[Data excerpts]
----

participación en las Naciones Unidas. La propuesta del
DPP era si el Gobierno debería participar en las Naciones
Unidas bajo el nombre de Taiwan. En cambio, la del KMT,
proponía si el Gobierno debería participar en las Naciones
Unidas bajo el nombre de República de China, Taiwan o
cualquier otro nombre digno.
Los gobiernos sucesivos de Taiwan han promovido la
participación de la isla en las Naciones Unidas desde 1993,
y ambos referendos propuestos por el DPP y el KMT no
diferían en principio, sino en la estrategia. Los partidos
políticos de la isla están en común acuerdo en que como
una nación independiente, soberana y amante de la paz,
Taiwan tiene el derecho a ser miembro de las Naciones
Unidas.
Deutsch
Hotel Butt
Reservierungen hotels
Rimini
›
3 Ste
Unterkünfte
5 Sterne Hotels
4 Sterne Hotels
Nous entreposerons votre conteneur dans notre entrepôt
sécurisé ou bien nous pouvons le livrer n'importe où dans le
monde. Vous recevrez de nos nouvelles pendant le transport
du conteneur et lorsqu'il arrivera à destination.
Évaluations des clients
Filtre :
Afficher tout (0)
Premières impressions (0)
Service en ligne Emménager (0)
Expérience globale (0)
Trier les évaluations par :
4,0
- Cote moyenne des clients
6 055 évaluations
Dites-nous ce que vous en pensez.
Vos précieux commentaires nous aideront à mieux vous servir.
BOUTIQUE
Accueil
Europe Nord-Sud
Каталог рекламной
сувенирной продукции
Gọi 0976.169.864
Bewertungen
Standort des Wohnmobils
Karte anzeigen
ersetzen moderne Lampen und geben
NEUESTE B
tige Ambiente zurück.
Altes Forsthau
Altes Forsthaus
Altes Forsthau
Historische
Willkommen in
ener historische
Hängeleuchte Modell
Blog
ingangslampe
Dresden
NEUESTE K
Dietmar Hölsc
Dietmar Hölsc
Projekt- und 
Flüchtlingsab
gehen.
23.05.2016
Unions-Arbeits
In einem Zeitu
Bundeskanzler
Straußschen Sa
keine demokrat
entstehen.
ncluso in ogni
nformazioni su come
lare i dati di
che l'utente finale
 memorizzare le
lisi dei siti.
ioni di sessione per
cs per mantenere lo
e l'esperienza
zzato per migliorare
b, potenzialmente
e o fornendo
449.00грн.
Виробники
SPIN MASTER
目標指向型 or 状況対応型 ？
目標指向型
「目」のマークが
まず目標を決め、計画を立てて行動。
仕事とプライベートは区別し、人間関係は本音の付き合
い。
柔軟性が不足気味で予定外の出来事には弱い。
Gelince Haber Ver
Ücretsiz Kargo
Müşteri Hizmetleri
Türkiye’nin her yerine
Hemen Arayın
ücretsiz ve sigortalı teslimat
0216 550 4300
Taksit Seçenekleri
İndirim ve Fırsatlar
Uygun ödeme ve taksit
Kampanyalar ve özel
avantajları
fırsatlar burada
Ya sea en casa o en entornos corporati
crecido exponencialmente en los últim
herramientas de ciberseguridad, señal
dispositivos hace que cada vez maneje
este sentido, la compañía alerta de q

----

## Problem to solve
Retype every line of the entries above character for character, keeping each line break where it falls.

## Output of the task
participación en las Naciones Unidas. La propuesta del
DPP era si el Gobierno debería participar en las Naciones
Unidas bajo el nombre de Taiwan. En cambio, la del KMT,
proponía si el Gobierno debería participar en las Naciones
Unidas bajo el nombre de República de China, Taiwan o
cualquier otro nombre digno.
Los gobiernos sucesivos de Taiwan han promovido la
participación de la isla en las Naciones Unidas desde 1993,
y ambos referendos propuestos por el DPP y el KMT no
diferían en principio, sino en la estrategia. Los partidos
políticos de la isla están en común acuerdo en que como
una nación independiente, soberana y amante de la paz,
Taiwan tiene el derecho a ser miembro de las Naciones
Unidas.
Deutsch
Hotel Butt
Reservierungen hotels
Rimini
›
3 Ste
Unterkünfte
5 Sterne Hotels
4 Sterne Hotels
Nous entreposerons votre conteneur dans notre entrepôt
sécurisé ou bien nous pouvons le livrer n'importe où dans le
monde. Vous recevrez de nos nouvelles pendant le transport
du conteneur et lorsqu'il arrivera à destination.
Évaluations des clients
Filtre :
Afficher tout (0)
Premières impressions (0)
Service en ligne Emménager (0)
Expérience globale (0)
Trier les évaluations par :
4,0
- Cote moyenne des clients
6 055 évaluations
Dites-nous ce que vous en pensez.
Vos précieux commentaires nous aideront à mieux vous servir.
BOUTIQUE
Accueil
Europe Nord-Sud
Каталог рекламной
сувенирной продукции
Gọi 0976.169.864
Bewertungen
Standort des Wohnmobils
Karte anzeigen
ersetzen moderne Lampen und geben
NEUESTE B
tige Ambiente zurück.
Altes Forsthau
Altes Forsthaus
Altes Forsthau
Historische
Willkommen in
ener historische
Hängeleuchte Modell
Blog
ingangslampe
Dresden
NEUESTE K
Dietmar Hölsc
Dietmar Hölsc
Projekt- und 
Flüchtlingsab
gehen.
23.05.2016
Unions-Arbeits
In einem Zeitu
Bundeskanzler
Straußschen Sa
keine demokrat
entstehen.
ncluso in ogni
nformazioni su come
lare i dati di
che l'utente finale
 memorizzare le
lisi dei siti.
ioni di sessione per
cs per mantenere lo
e l'esperienza
zzato per migliorare
b, potenzialmente
e o fornendo
449.00грн.
Виробники
SPIN MASTER
目標指向型 or 状況対応型 ？
目標指向型
「目」のマークが
まず目標を決め、計画を立てて行動。
仕事とプライベートは区別し、人間関係は本音の付き合
い。
柔軟性が不足気味で予定外の出来事には弱い。
Gelince Haber Ver
Ücretsiz Kargo
Müşteri Hizmetleri
Türkiye’nin her yerine
Hemen Arayın
ücretsiz ve sigortalı teslimat
0216 550 4300
Taksit Seçenekleri
İndirim ve Fırsatlar
Uygun ödeme ve taksit
Kampanyalar ve özel
avantajları
fırsatlar burada
Ya sea en casa o en entornos corporati
crecido exponencialmente en los últim
herramientas de ciberseguridad, señal
dispositivos hace que cada vez maneje
este sentido, la compañía alerta de q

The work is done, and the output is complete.